The plan is to do nonlinear least squares fitting.

In the readme of LsqFit they pass a 2d array as x. I think you passed an array of arrays.

@. multimodel(x, p) = p[1]*exp(-x[:, 1]*p[2]+x[:, 2]*p[3])

This is where I don’t get the readme. If I pass a 2D array the first thing is that my independent variable arrays have to have the same length which they don’t have. And secondly that the multimodel function from the readme returns a 1D array instead of a 2D array.

maybe try something like this

function multimodel(x, p)
    a = x[:,1]
    t = x[:,2]
    α = p[1]
    τ = p[2]
    @. α * a * τ * t^2
end

a = []
t = []
trange = -1.0:0.1:1.0
arange = 0.0:0.1:1.0
for _t in trange , _a in arange
    push!(a,_a)
    push!(t,_t)
end

p = [0.9,1.1]
x = [a t]

y = multimodel(x, p) + 0.1 * rand(size(a,1))

using Plots
Plots.plot(a,t,y,seriestype=:surface)
3 Likes

Yes! This works! That really helps a lot. Thank you! :star_struck:

Okay, now I see what you wanted to do. Do you realize why the suggestion worked?

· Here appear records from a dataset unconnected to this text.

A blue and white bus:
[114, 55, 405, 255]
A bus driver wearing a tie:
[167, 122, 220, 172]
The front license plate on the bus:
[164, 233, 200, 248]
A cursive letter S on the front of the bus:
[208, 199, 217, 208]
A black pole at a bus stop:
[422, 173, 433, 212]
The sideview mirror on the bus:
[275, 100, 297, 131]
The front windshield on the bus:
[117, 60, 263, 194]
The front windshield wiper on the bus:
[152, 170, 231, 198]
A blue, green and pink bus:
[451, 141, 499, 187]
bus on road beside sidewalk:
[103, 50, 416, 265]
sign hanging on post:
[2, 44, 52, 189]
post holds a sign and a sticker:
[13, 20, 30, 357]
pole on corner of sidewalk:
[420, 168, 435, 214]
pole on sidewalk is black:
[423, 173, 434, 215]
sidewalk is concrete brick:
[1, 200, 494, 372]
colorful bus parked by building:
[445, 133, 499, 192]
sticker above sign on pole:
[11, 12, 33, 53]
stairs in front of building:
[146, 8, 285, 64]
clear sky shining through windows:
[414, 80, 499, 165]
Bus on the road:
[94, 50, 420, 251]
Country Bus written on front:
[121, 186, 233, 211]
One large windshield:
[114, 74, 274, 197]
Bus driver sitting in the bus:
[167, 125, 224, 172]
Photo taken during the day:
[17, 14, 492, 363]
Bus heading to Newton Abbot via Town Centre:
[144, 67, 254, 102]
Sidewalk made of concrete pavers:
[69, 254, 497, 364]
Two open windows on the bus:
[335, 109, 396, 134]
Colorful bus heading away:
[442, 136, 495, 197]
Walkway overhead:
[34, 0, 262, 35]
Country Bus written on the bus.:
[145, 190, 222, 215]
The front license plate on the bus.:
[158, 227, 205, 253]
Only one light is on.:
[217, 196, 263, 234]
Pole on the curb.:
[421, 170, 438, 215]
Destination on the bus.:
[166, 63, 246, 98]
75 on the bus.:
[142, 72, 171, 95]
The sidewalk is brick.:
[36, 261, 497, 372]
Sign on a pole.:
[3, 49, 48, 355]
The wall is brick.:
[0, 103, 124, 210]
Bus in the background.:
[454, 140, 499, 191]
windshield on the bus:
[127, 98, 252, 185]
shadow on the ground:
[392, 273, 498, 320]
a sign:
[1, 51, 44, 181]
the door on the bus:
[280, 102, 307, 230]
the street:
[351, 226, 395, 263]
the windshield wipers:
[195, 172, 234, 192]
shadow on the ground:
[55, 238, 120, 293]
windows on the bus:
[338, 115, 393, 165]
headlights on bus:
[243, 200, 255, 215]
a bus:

To use LsqFit you need to provide a number (N) of observations. In your case, the observations are chosen by you: you want to sample a the full tensor grid defined by two (in this case) vectors. Then you have to consider each combination/point as one observation. This obviously means that some as are going to be repeated for some ts and vice versa. This is the part I didn’t understand when you said “why do a and t have to be of the same length” - well because you need N pairs!